Lewis Grabban is a goalscorer first and foremost, but he is so much more than that for Nottingham Forest.

When the Reds invested £6 million in his services last summer, they were buying into end product.

As a proven performer in the Championship, here was a man who ticked all of the right boxes.

Forest were in need of a frontman to fill the attacking void left by Britt Assombalonga.

They were also crying out for somebody capable of hitting the fabled 20-goal mark.

It has been 16 years since a striker gracing the Gabribaldi reached that target – David Johnson back in 2002-03.

Grabban is just four away.

In an ideal world, he would have already surged past that point.

There have been dips, though, with a six-game run without a goal opening his Reds career.

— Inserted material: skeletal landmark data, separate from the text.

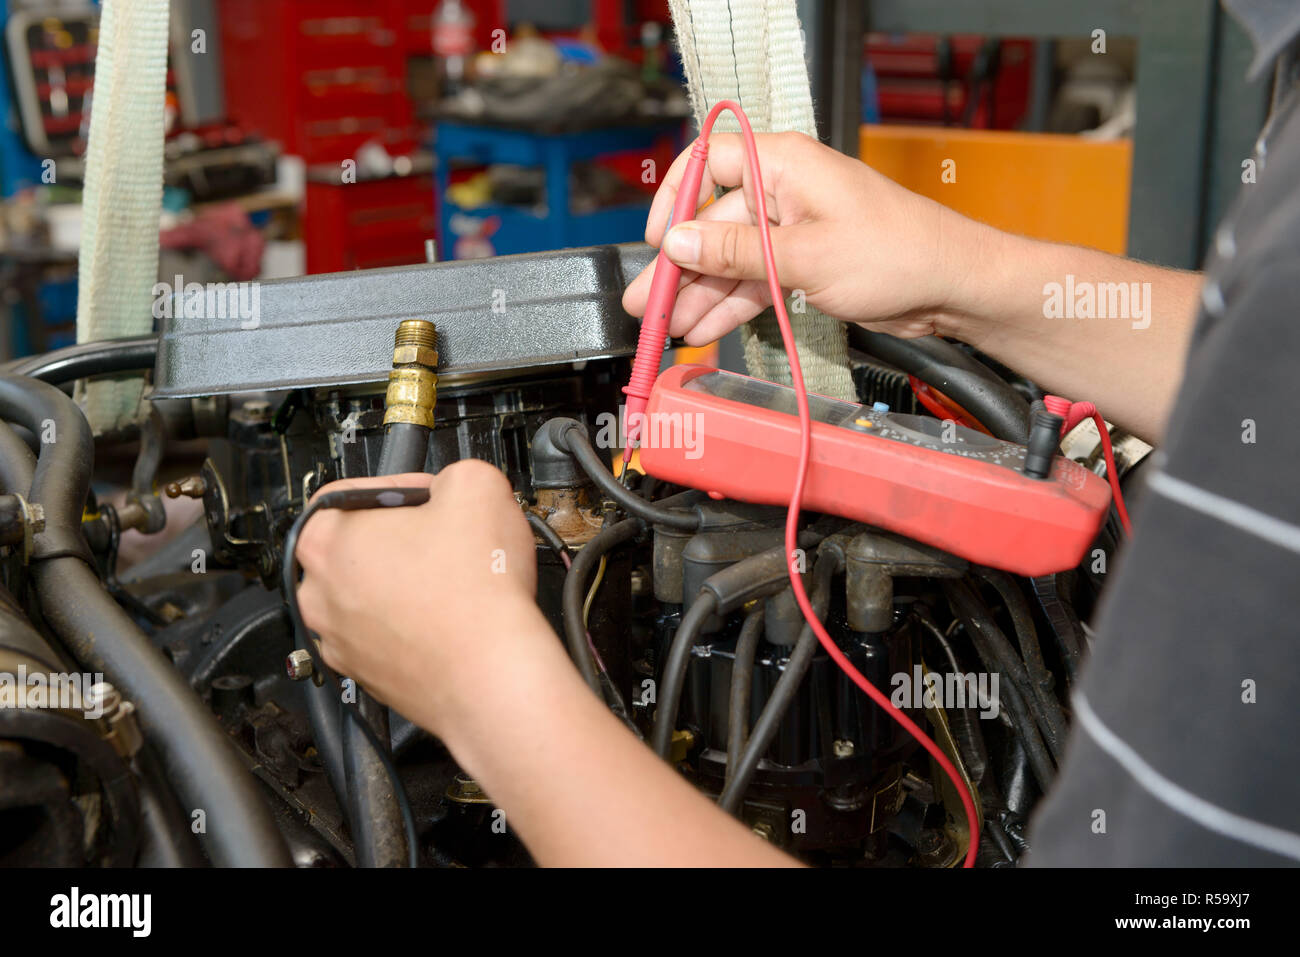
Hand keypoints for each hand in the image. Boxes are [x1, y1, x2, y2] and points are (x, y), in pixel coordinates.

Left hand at [294, 459, 544, 737]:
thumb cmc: (476, 596)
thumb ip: (451, 473)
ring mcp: (337, 639)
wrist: (492, 675)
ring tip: (451, 584)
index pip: (352, 491)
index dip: (401, 489)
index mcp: (326, 539)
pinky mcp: (362, 674)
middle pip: (355, 545)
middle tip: (446, 541)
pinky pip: (380, 635)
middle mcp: (317, 592)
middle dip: (401, 539)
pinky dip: (409, 625)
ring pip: (367, 593)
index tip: (431, 501)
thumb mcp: (477, 485)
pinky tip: (447, 619)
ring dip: (405, 584)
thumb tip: (449, 487)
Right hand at [622, 130, 996, 345]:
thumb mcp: (804, 255)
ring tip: (668, 326)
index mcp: (784, 164)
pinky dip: (730, 305)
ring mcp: (793, 229)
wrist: (952, 287)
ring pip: (731, 260)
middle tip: (646, 302)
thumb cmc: (900, 252)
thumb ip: (735, 251)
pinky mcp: (803, 263)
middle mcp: (784, 190)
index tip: (657, 238)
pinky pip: (754, 281)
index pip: (709, 160)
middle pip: (713, 223)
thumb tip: (678, 242)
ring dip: (700, 295)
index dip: (676, 197)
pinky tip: (702, 328)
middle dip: (680, 267)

(Photo by Adam Fradgley – AMA/WBA FC via Getty Images)

He also went nine matches without finding the target from December 1 to February 9.

Grabban is, however, not your archetypal fox in the box.

Many of his outings this season have come as a lone frontman, and he has not always had much to feed off.

To have recorded 16 efforts across all competitions is some achievement.

He has also conjured up three assists – only Joe Lolley, Joao Carvalho and Ben Osborn have more.

The 31-year-old has embraced what is being asked of him and tried his utmost to deliver.

That determination has been brought into focus during his last two appearances against Brentford and West Brom.

A welcome return to the scoresheet was made against the Bees, while missing another penalty.


It was his work rate that stood out, though, with countless runs made towards seemingly lost causes.

The same was true at The Hawthorns on Tuesday.

Grabban often had no right to get to a ball lumped rather aimlessly in his direction, but he found a way to shed light over a blind alley.

Of those to have figured in both of Forest’s last two fixtures, only Jack Robinson has posted better passing accuracy than Grabban and nobody has been more involved in the opposition half of the field.

That is, of course, his domain and you would expect him to figure prominently.

There are, however, plenty of strikers out there who consider their work to be done in and around the penalty area.

Grabban is not that type and will drop deep or wide in order to get involved or bring others into play.

As the sole attacking focal point much of the time, Forest need him to do that running.

The graft is proving to be as welcome as the goals – of which there should be many more to come.